Tyrosine kinase 2 (TYK2) belongs to the Janus kinase (JAK) family of tyrosine kinases, which transmit signals from activated cytokine receptors. GWAS have consistently implicated TYK2 in psoriasis susceptibility. We performed an in-depth association analysis of TYK2 using GWAS and resequencing data. Strong genetic association of three nonsynonymous variants in the exonic regions of the TYK2 gene (rs34536443, rs12720356, and rs2304256) were found. rs12720356 encoding I684S is predicted to be deleterious based on its location in the pseudokinase domain. We analyzed PBMCs from 29 individuals representing the haplotypes containing each of the significantly associated signals. STAT4 phosphorylation was evaluated by phospho-flow cytometry after CD3/CD28 activation of cells followed by IL-12 stimulation. Individuals carrying the protective I684S variant manifested significantly reduced p-STAT4 levels in CD4 + CD25 + CD45RO+ (mean Stimulation Index (S.I.) 48.08, n = 10) and CD8 + CD25 + CD45RO + cells (S.I. 55.71, n = 10), compared to controls homozygous for the ancestral haplotype (S.I. 68.19, n = 10 (p = 0.002) and 76.76 n = 10 (p = 0.0008) respectively). Reduced p-STAT4 levels were also observed in skin-homing, cutaneous lymphocyte associated antigen (CLA)-positive CD4 and CD8 cells from I684S carriers. No significant changes in p-STAT4 for the psoriasis-associated variant rs34536443 was found. These data establish the functional significance of the TYK2 I684S variant in psoriasis susceptibility.

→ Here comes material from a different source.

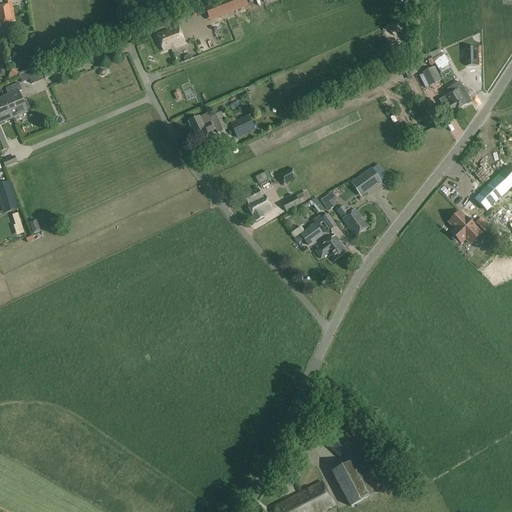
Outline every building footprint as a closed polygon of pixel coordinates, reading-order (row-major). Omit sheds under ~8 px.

The Act1 D10N missense variant impairs CD40 signaling in human B-cells

The TRAF3IP2 gene resides within one of at least 63 psoriasis susceptibility loci and encodes Act1, an adapter protein involved in IL-17 receptor and CD40 signaling pathways. TRAF3IP2 is distinctive (among <10% of candidate susceptibility genes) in that a strongly disease-associated variant encodes a missense SNP predicted to be functionally relevant (SNP rs33980500 C/T encoding Act1 pD10N). As assessed by flow cytometry, Act1 protein was expressed at the highest levels in monocytes, with lower levels in T-cells and B-cells. However, monocytes, T-cells and B-cells failed to respond to IL-17A stimulation of PBMC, as measured by flow cytometric determination of NF-κB phospho-p65. As an alternative stimulus, we treated PBMCs with trimerized recombinant human CD40L and assessed p65, p38 and Erk phosphorylation in CD19+ B-cells as a function of D10N genotype. The increase of phosphorylated p65, p38, and Erk was well-correlated across individuals, and CD40L-induced phosphorylation of p65, p38, and Erk was significantly attenuated in B-cells from Act1 D10N homozygotes, compared to heterozygotes and nullizygotes. Our results indicate that the Act1 D10N variant is a relevant genetic determinant of CD40L responsiveness in human B-cells, with the risk allele being associated with lower B-cell responses in an acute signaling context.